18 novembro 2008

Mau-gosto

O texto de hoje não tem nada a ver com Maçonaria. Ou, se calhar, bem vistas as coisas, até tem. Pelo menos com a forma como os princípios maçónicos nos levam a ver e ajuizar as situações.

Li ontem na revista Visão (sai à quinta-feira, mas com esta coisa de trabalhar, escrever no blogue e não ser um completo estranho para a família só consigo ler aos bocadinhos e cada exemplar dá-me para uma semana...) um artigo sobre os reveses e infortúnios que recentemente Paulo Teixeira Pinto tem tido na sua vida privada. Já de si, não é um assunto que me pareça que deva ser objeto do interesse de um órgão de informação de referência. Que os tablóides metam o nariz na vida privada das figuras públicas, já estamos infelizmente habituados. Que a imprensa considerada séria vá pelos mesmos caminhos é um acrescido motivo de desagrado. Mas, enfim, ser figura pública tem destes inconvenientes. E Paulo Teixeira Pinto é, incontestavelmente, uma figura pública em Portugal. Foi Secretário de Estado, foi Presidente da Comissão Executiva do maior banco privado português, esteve envolvido na luta pelo controlo da gestão desse banco, enfim, colocou-se sob as luzes dos projetores da opinião pública (ou da publicada, o que não é bem a mesma coisa...). Por outro lado, ele próprio deu informações sobre opções da sua vida, que, de algum modo, contribuíram para moldar a imagem que dele o público tem.

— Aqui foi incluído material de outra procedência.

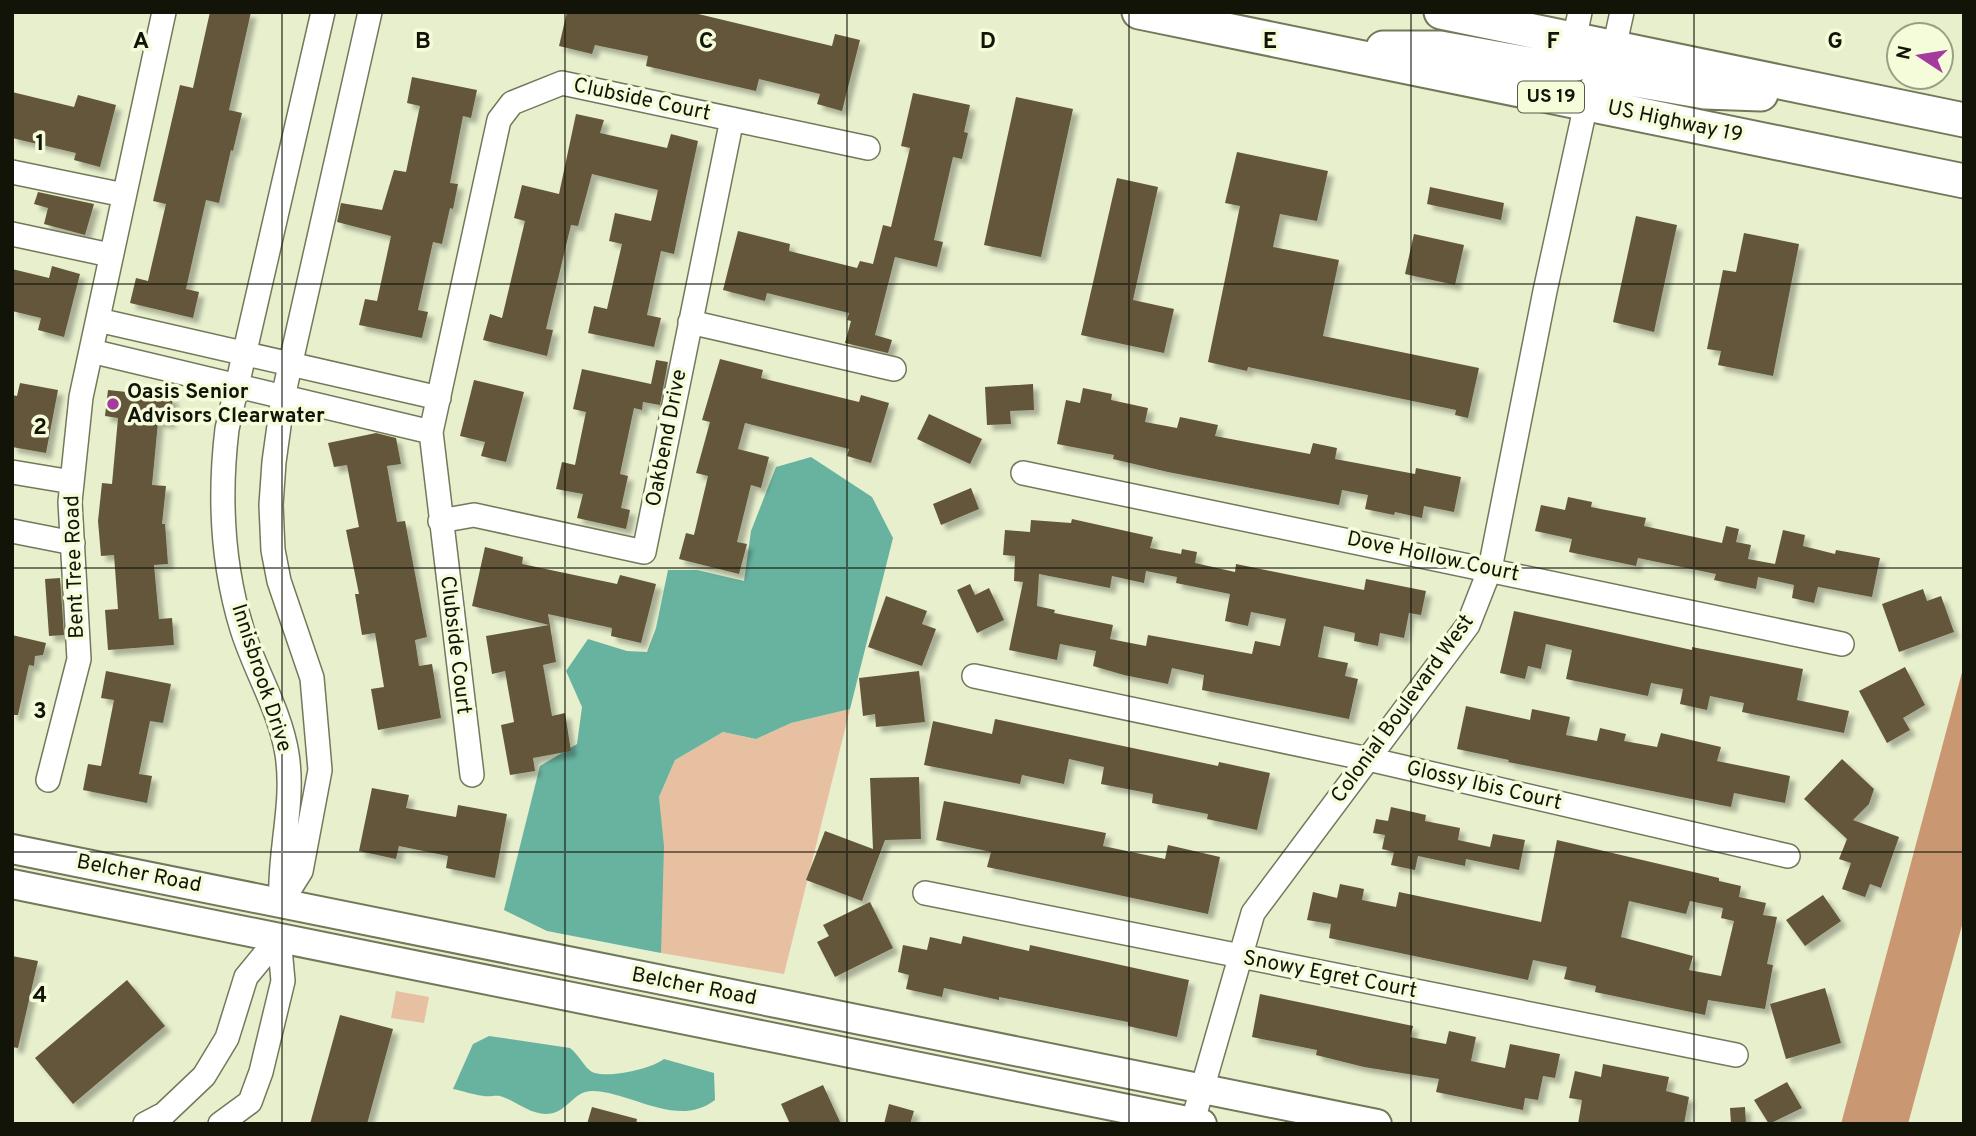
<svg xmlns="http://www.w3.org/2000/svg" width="1976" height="1136" font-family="Overpass,sans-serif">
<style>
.green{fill:#e7c0a2}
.forest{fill:#c99872}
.water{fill:#68b2a0}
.building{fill:#63573a;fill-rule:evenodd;filter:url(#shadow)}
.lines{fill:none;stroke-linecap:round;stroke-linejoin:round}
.minor-casing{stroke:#72795a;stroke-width:26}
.major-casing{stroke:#72795a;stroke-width:32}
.highway-casing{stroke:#72795a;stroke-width:37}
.minor{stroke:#fff;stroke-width:23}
.major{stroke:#fff;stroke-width:28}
.highway{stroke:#fff;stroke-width:33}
.grid{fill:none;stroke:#121408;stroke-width:2;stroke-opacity:0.55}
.poi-dot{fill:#a53b9d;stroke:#f4fcda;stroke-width:2.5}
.labels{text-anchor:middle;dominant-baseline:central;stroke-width:7;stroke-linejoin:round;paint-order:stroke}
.shield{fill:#f4fcda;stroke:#565a47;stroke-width:2}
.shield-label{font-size:19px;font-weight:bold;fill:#121408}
.street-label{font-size:21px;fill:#121408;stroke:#f4fcda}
.poi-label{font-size:21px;font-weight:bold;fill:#121408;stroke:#f4fcda;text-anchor:start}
.grid-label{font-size:23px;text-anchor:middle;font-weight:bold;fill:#121408;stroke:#f4fcda;stroke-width:7;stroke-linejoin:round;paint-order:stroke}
</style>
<defs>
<filter id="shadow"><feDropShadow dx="5.5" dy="5.5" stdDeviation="2" flood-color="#0004"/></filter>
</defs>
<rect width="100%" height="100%" fill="#e7efcd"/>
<path class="green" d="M850,709L784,974L661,953L659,797L675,760L723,732L756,739L791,723Z
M396,991L429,997L424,1023L391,1018Z"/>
<path class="forest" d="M1964,665V918L1908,1124H1841Z"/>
<path class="water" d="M811,457L872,497L893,538L850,709L791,723L756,739L723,732L675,760L659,797L664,846L661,953L547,931L504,910L540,766L577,744L582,707L566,671L588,639L627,651L647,652L656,628L668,570H697L744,581L751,531L776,467Z
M489,1036L570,1048C579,1055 584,1067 592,1072C607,1079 651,1069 664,1059L714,1073L715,1100C677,1129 633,1092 592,1091C576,1091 569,1107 556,1112C535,1120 518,1101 500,1096C496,1095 489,1097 484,1096C474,1095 463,1091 453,1089L473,1044Z"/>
<path class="building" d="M210,12H251L229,110L242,113L233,151L231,150L219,203L206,200L186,289L199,292L193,318L130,303L136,278L148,281L166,204L153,201L165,150L180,85L193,88Z
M567,12H690L832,46L835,34L860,40L842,111L817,104L820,94L759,79L756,91L646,66L648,56L595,45L592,54L559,46Z
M412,77L477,90L471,118L463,116L450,183L458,184L453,209L450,208L442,244L433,242L418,310L428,312L422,338L359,325L365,299L377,301L391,236L337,222L341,203L382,210L394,170L406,172L420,106L407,103Z
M12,92L74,107L78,95L116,105L100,167L74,160L76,153L12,138Z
M913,93L970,105L964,132L968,133L962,159L953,157L934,240L943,242L937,267L895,257L875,335L892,340L888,353L845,343L851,321L847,320L849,313L767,293L765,301L723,290L738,231L790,244L789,251L857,268L860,261L873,264L883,225L891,227L910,148L901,146Z
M1016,97L1073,109L1041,257L984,245Z
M576,114L604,120L600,133L667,148L671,134L698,141L674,254L661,251L647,315L661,318L654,347L588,333L594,306L607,309L622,244L609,241L615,213L651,221L658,190L592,174L578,226L571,225L546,329L553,330L547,356L483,340L490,314L502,318L525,221L514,218L522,185L559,194Z
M1237,152L1328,171L1317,221L1280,214L1273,247L1339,260L1323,336L1479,368L1468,418L1455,415L1456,410L1248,367L1247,371L1208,362L1240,206L1225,203Z
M1117,178L1158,187L1133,300L1174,309L1164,353L1081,335Z
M1430,187L1504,203L1501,220L1427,204Z
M38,192L94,204L85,235L44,224L48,208L34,204Z
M1636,216L1677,225L1654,332L1613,322Z
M1744,233L1799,244L1773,376L1718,365L1721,351L1707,349L1723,270L1736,272Z
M1414,234L1464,245L1455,285L1405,274Z
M52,266L80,274L64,337L38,330L41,318L12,311V269L49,278Z
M720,359L763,370L761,378L859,402L861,395L889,403L871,463L847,456L849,449L745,423L738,449L769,457L761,488L751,485L737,542L747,544L739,574L679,559L686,533L694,535L708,476L696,473L710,422L702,420Z
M656,360L668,362L660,405L643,402L642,410L634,408L620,474L628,476L621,508L630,510L626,529L577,518L583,494L556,489L562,462L575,465L586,412L573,409L582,369L651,384Z
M474,380L524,392L506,462L481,456L485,442L460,436Z
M20,383L58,390L46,453L12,447V395L17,396Z
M1033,384L1034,410L1010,411L1011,424L987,425L985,387Z
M1083,388L1112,394L1111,400L1148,408L1145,422L1177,428L1180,417L1218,425L1215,436L1310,454L1313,443L1337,448L1335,459L1415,474L1416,468L1461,477L1454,512L1424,506L1422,518L1395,512L1394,515L1365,509L1368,495L1342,490L1339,505L1168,472L1113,459L1114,455L1057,444L1066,400L1080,403Z
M108,390L173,397L170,423L158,422L152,485L166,486L162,524H165L168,564L154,565L159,619L172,618L174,645L108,650L105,610L118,609L114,555L101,556L98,521L102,483L112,484L118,418L105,416Z
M929,414L982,439L970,464L917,439Z
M376,433L396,438L401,464L387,466L397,522L405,521L427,637L415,640L419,666L432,664L441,718L378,730L371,689L384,687L375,633L362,635L355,594H359L346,530L359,527L347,465L334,467L328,443Z
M971,488L979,509L941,525L933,504Z
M1568,497L1592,502L1591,507L1646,518L1644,526L1722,543L1726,526L1739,529L1736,542L1751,545L1748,559L1775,564L1783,530L1805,535L1803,546L1835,554L1836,550L1880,558L1872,597L1818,587L1814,603L1792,598L1794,585L1758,577L1756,589L1714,580L1716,574L1638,558L1636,566L1569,552L1572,539L1535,531L1541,505L1565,510Z
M1072,519L1153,537L1150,548L1181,554L1182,549L1197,552L1195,563L1235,572L1236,564L1364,590L1366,579L1426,591L1421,615L1409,613L1404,638L1380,633L1378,646L1354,641L1355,633L1324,626L1318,657L1348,663L1345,676L1358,679L1349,719L1202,690L1204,675L1172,668L1168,684L1124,675L1093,666L1096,651L1060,644L1057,660L1009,650L1023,582L1014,581L1015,556L1003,555L1005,530L1030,532L1031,520L1071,523ZM1146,571L1177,577L1176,583L1230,594L1225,621L1248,626L1251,612L1286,619L1280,646L1255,641L1252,654L1148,635L1146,646L1110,639L1113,625L1054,613L1055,610L1037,606L1039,574L1110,588L1112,576L1144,583Z
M485,547L523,557L522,564L617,584L620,575L656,584L641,643L611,636L612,628L548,614L556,662L543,665L552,716L565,713L571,751L533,758L535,771L510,775L501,725L514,722L505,671L492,674L486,636L549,625L472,606Z
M60,578L64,635L49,636L45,579Z
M970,584L975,595L989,588L1004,620L977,633L957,590Z
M1923,589L1927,601L1941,596L1954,632L1899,652L1882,604Z
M886,596L927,611L922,624L936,629L922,666L868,647Z
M1514,611L1692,650V647L1803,669L1797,700L1849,711L1844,733L1742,712L1744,703L1710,696L1707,710L1680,704L1683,689L1651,683L1648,696L1566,679L1572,650L1546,644L1541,669L1528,666L1525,679L1500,673Z
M12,635L46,643L43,655L35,656L34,666L29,665L18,715H12Z
M1905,667L1925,705L1903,718L1910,730L1887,743L1859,691Z
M106,671L171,684L163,723L150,721L139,774L152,776L147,803L83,790L88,764L101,766L114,700L101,698Z
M919,671L925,722L876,727L875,714L863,716L859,678Z
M1466,706L1530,720L1532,709L1570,717L1566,735L1597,741L1600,728L1626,734L1624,741L1657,747L1661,733L1721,747L1717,761L1790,776L1785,803L1734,793L1731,807L1508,762L1509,760L1457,749Z
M995,719L1218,766L1219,762L1270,773L1257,830L1207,819L1208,814L1152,803L1153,794L1101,784L1104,767L1069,759L1064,784L1022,775L1020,784L924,765L933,721L992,734Z
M1842,759L1874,789L1869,804L1853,820L1899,837L1881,888L1870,884L1865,897L1842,889L1851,863L1839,859L1847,839L1804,799Z
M919,777L921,839L885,840L862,901L806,880L825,831L873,849L870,778Z
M372,788L409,795L406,808L456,817L458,805L507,814L495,878L446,868L448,856L399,846L396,859L359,851Z
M944,801L1106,833L1103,846L1165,859L1168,845L1220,857L1208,914L987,867L991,852L936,840Z
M1391,807L1426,815L1425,821L1460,828L1458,840L1490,847L1493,834L1525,840L1519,870L1466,859L1465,866L1418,856L1415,870L1391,865L1394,852L1382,849L1385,835L1373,833L1376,819L1388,821Z
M1557,840L1719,878V881L1741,886L1739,897L1766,903L1763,915L1777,917L1767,964L1773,965L1765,1009L1708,1000L1705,1015L1595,992L1596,986L1564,979L1567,967L1533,960L1528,980L1329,938L1331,924L1307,920L1313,892L1337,898L1340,884L1364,889L1362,900L1396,907L1399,892L1541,922ZM1629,901L1686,914L1690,901L1723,908L1721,918L1734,921L1721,976L1689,970L1693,956L1621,937Z
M1823,895L1841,921L1805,946L1786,920Z
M870,902L893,948L835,977L817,942L829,936L823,925Z
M963,936L1029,951L1030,945L1189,980L1177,1037L1128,1026V1022L999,997V1000L944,988L942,997L906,989L909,975L898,972L903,945L927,950L930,937L961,944Z
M12,956L38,961L18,1048L12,1047Z
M127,980L165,1026L73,1104L35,1058Z
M1825,988L1841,1043L1786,1059L1770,1004Z
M1260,994L1413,1026L1410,1037L1446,1044L1449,1031L1476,1037L1471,1061L1505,1068L1510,1044L1560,1054L1555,1078L1543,1076L1538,1100L1525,1098L1523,1110L1436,1092L1439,1079L1364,1067L1316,1055L1317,1050L1252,1037Z
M340,1015L393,1029L367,1124H310Z
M1603,1064L1669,1077L1666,1091L1689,1097L1684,1124H1578L1582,1100L1569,1098L1575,1071L1601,1077Z
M1787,1082L1802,1108L1769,1124L1754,1100Z
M823,1085L841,1124H790L781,1104Z
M889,1104L914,1111L910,1124H884Z
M592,1107L637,1119L636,1124H587Z
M1745,1107L1746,1124H1731L1730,1108Z"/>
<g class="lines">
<defs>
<path id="minor" d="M1574,40L1580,12
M1614,48L1622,12
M12,172L124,195
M12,234L110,255
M98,320L439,398
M690,322L894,369
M91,351L431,432
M12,472L72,482
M1023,473L1842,644
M440,521L474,515L644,552L732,119
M12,531L73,543
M974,676L1368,759L1788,856
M472,775L431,432L499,120L512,103L562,83L868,148
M48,780L79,659L70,502L81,397L164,12
M925,893L1736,1055
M281,903L301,871L320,770L312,678L279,581L273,550L271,505L274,462L283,397L370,12
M281,903C278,853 295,805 287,754C280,710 255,671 242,629C222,564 219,496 227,429L323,12
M145,1124L164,1114L204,1076L227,1038L246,977L279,937
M220,1124L250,1102L261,1072L283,981L279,937
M1192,1124L1253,913L1468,625L1490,569L1545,291L1586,104"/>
<path id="major" d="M12,849L1377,1124
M12,884L1202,1124"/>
<path id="highway" d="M1139,12L1964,181
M1441,12L1964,120
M1383,48H1440L1546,67H1566L1590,60L1614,48
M1586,104L1597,88L1613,80L1630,79L1705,92L1761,94"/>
</defs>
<use href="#minor" class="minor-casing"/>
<use href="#major" class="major-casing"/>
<use href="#highway" class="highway-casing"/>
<use href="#minor" class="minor"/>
<use href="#major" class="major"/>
<use href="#highway" class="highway"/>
</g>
<path class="grid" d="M282,12V1124M565,12V1124M847,12V1124M1129,12V1124M1411,12V1124M1694,12V1124M12,284H1964M12,568H1964M12,852H1964"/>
<circle class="poi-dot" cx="113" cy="404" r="7"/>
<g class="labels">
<rect class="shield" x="1518" y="81.5" width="66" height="31" rx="5"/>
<g class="shield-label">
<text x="1551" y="97">US 19</text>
</g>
<g class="street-label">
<text transform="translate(642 100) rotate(12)">Clubside Court</text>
<text transform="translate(1675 122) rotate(12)">US Highway 19</text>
<text transform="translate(667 438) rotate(-79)">Oakbend Drive</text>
<text transform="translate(1433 557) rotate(12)">Dove Hollow Court</text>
<text transform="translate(75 567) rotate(-92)">Bent Tree Road</text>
<text transform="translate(455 645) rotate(83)">Clubside Court</text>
<text transform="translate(261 678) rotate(72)">Innisbrook Drive</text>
<text transform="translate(1403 709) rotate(-54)">Colonial Boulevard West</text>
<text transform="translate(1484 786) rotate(13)">Glossy Ibis Court</text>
<text transform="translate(139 874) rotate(11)">Belcher Road</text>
<text transform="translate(1330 975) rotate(11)">Snowy Egret Court</text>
<text transform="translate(694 987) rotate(11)">Belcher Road</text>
</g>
<g class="poi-label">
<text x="127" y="392">Oasis Senior<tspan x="127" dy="24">Advisors Clearwater</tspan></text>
</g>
</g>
<g class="grid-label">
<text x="141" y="48">A</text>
<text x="423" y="48">B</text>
<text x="706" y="48">C</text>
<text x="988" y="48">D</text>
<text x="1270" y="48">E</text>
<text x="1553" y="48">F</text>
<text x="1835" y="48">G</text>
<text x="40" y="150">1</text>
<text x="40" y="434">2</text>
<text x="40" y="718">3</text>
<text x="40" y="1002">4</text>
</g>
<rect width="1976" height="1136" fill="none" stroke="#121408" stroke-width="28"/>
<g transform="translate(1920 56) rotate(282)"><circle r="33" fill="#f4fcda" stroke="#9a9f86" stroke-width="2"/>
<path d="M0-5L12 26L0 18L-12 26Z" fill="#a53b9d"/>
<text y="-10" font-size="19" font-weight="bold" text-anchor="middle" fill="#121408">N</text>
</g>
</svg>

Entre essas informações que ele próprio deu ou permitiu que fossem tornadas públicas e confirmou, estão os factos de, durante um apreciável número de anos, ter sido um membro supranumerário da Opus Dei e de ter, recentemente, cessado essa ligação.

O artigo da Visão aponta uma sucessão de factos ocorrida depois da saída de Paulo Teixeira Pinto da Opus Dei que parece justificar o título do artigo, O homem a quem tudo acontece: saiu da presidência do maior banco privado português, sofre de uma doença neurológica degenerativa que obviamente lhe é penosa, divorciou-se há pouco tempo, terminando um casamento de 25 anos e, para cúmulo, muito recentemente morreu subitamente o seu filho primogénito, jovem de 22 anos. Realmente uma sucessão de eventos e infortúnios que não podem deixar de fazer mossa ao mais pintado...

Ao desagradável de sofrer essa sucessão de infortúnios, soma-se a exposição dos mesmos (à exceção da sua saída do banco, tudo situações estritamente da sua vida privada) ao comentário público. Já de si é mau.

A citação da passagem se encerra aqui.